Exercise description: Reproduce the text of the items below word for word, omitting the pictures.

Supplied material:
——
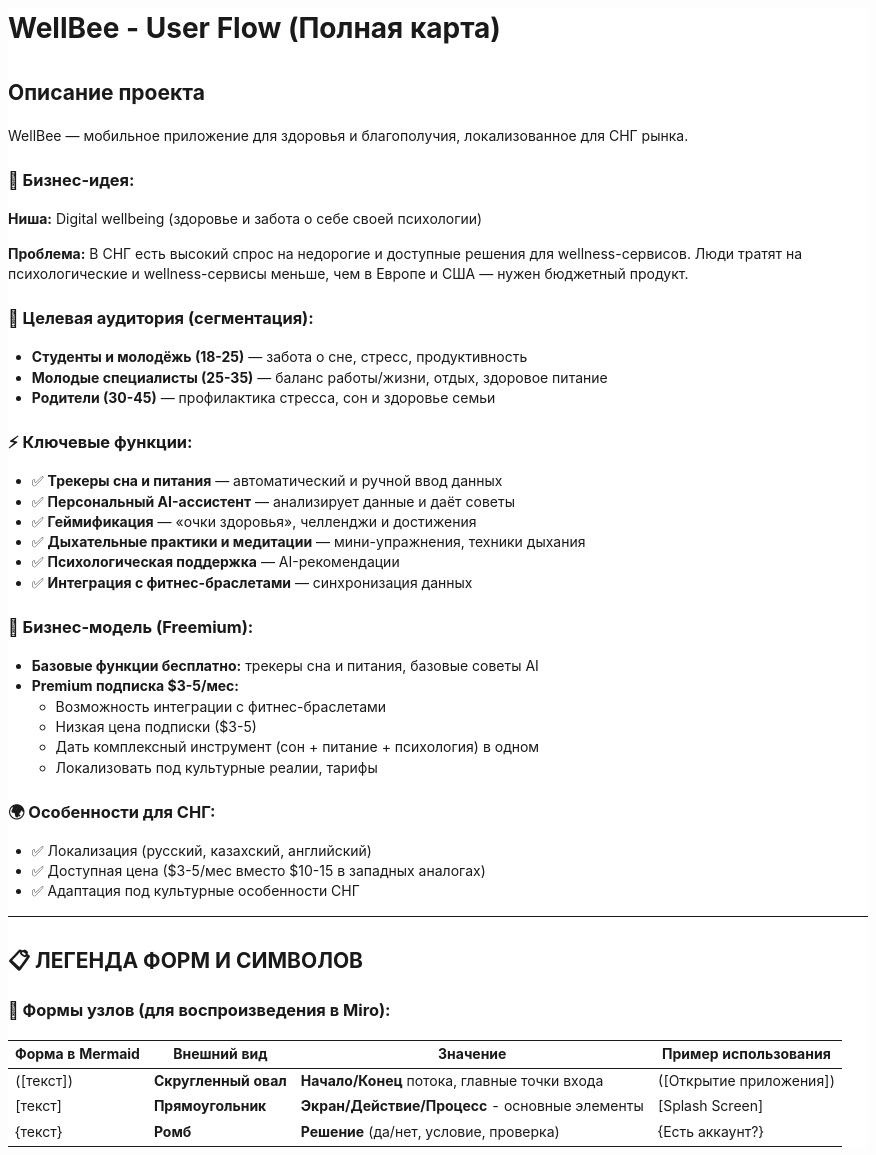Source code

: # WellBee - User Flow (Полная карта)

## Описание проекта
WellBee — мобильное приложение для здоровья и благополучия, локализованное для СНГ рынка.

### 🎯 Бизнес-идея:
**Ниша:** Digital wellbeing (здоровье и забота о себе своей психологии)

**Проблема:** В СНГ есть высокий спрос на недорогие и доступные решения для wellness-сервисов. Люди тратят на психологические и wellness-сервисы меньше, чем в Европе и США — нужен бюджетный продукт.

### 👥 Целевая аудитория (сегментация):
- **Студенты и молодёжь (18-25)** — забота о сне, стресс, продуктивность
- **Молодые специалисты (25-35)** — баланс работы/жизни, отдых, здоровое питание
- **Родители (30-45)** — профилактика стресса, сон и здоровье семьи

### ⚡ Ключевые функции:
- ✅ **Трекеры сна и питания** — автоматический и ручной ввод данных
- ✅ **Персональный AI-ассистент** — анализирует данные и даёт советы
- ✅ **Геймификация** — «очки здоровья», челленджи и достижения
- ✅ **Дыхательные практики и медитации** — мини-упражнения, техники дыхания
- ✅ **Психологическая поддержка** — AI-рекомендации
- ✅ **Интеграция с фитнес-браслетами** — синхронизация данных

### 💎 Бизнес-модель (Freemium):
- **Базовые функции бесплатно:** трекеры сна и питания, базовые советы AI
- **Premium подписка $3-5/мес:**
  - Возможность интеграции с фитнес-браслетами
  - Низкая цена подписки ($3-5)
  - Дать комплексный инструмент (сон + питание + психология) в одном
  - Локализовать под культурные реалии, тарифы

### 🌍 Особенности для СНГ:
- ✅ Локализация (русский, казахский, английский)
- ✅ Доступная цена ($3-5/мес вместо $10-15 в западных аналогах)
- ✅ Адаптация под культурные особенности СНГ

---

## 📋 ЛЕГЕНДА ФОРМ И СИМВОЛОВ

### 🔷 Формы узлов (для воспроизведения в Miro):

| Форма в Mermaid | Внешний вид | Значение | Пример использования |
|-----------------|-------------|----------|---------------------|
| ([текст]) | **Скругленный овал** | **Начало/Конец** потока, главные точки входа | ([Открытие приложения]) |
| [текст] | **Прямоугольник** | **Экран/Действие/Процесс** - основные элементы | [Splash Screen] |
| {текст} | **Ромб** | **Решение** (да/нет, условие, проверка) | {Есть аккаунт?} |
——
Reply to the exercise:
Source code

: # WellBee - User Flow (Полная карта)

## Описание проекта
WellBee — мобильное приложение для здоровья и благополучия, локализованное для СНГ рынка.

### 🎯 Бизнес-идея:
**Ниша:** Digital wellbeing (здоровье и забота о себе своей психологии)

**Проблема:** В СНГ есть высокий спрос на недорогие и доступные решения для wellness-сервисов. Люди тратят на психологические и wellness-сервисы меньше, чем в Европе и США — нужен бюджетный продукт.

### 👥 Целевая аудитория (сегментация):
- **Студенты и молодёжь (18-25)** — забота о сне, стресс, продуктивность
- **Молодые специалисты (25-35)** — баланс работы/жизни, отдых, здоровое питание
- **Родители (30-45)** — профилактика стресса, сон и здоровье семьи

### ⚡ Ключевые функции:
- ✅ **Трекеры сна и питания** — автоматический и ручной ввод данных
- ✅ **Персональный AI-ассистент** — анализирует данные и даёт советы
- ✅ **Геймификация** — «очки здоровья», челленджи и достижения
- ✅ **Дыхательные практики и медитации** — мини-упражнения, техники дыхания
- ✅ **Психологическая поддержка** — AI-рекомендации
- ✅ **Интеграция с фитнес-браслетами** — синхронизация данных

### 💎 Бизнес-модель (Freemium):
- **Базовые функции бесплатно:** трекеры сна и питания, базовые советы AI
- **Premium подписка $3-5/мес:**
  - Возможность интеграции с фитнес-браслетами
  - Низкая цена подписки ($3-5)
  - Дать комплексный инструмент (сон + питание + психология) в одном
  - Локализовать под культурные реалии, тарифы

### 🌍 Особенности для СНГ:
- ✅ Локализация (русский, казахский, английский)
- ✅ Доступная цена ($3-5/мес вместо $10-15 в западных аналогах)
- ✅ Адаптация под культурные особенности СНГ

---

## 📋 ЛЕГЕНДА ФОРМ И СИМВОЛОВ

### 🔷 Формы узлов (для воспроизведения в Miro):

| Форма в Mermaid | Внешний вид | Значение | Пример использования |
|-----------------|-------------|----------|---------------------|
| ([текст]) | **Скругленный овал** | **Начало/Конец** потока, главные точки входа | ([Открытие приложения]) |
| [текст] | **Прямоугольник** | **Экран/Действие/Процесс** - основные элементы | [Splash Screen] |
| {текст} | **Ромб** | **Решение** (да/нет, условие, проверка) | {Есть аккаунт?} |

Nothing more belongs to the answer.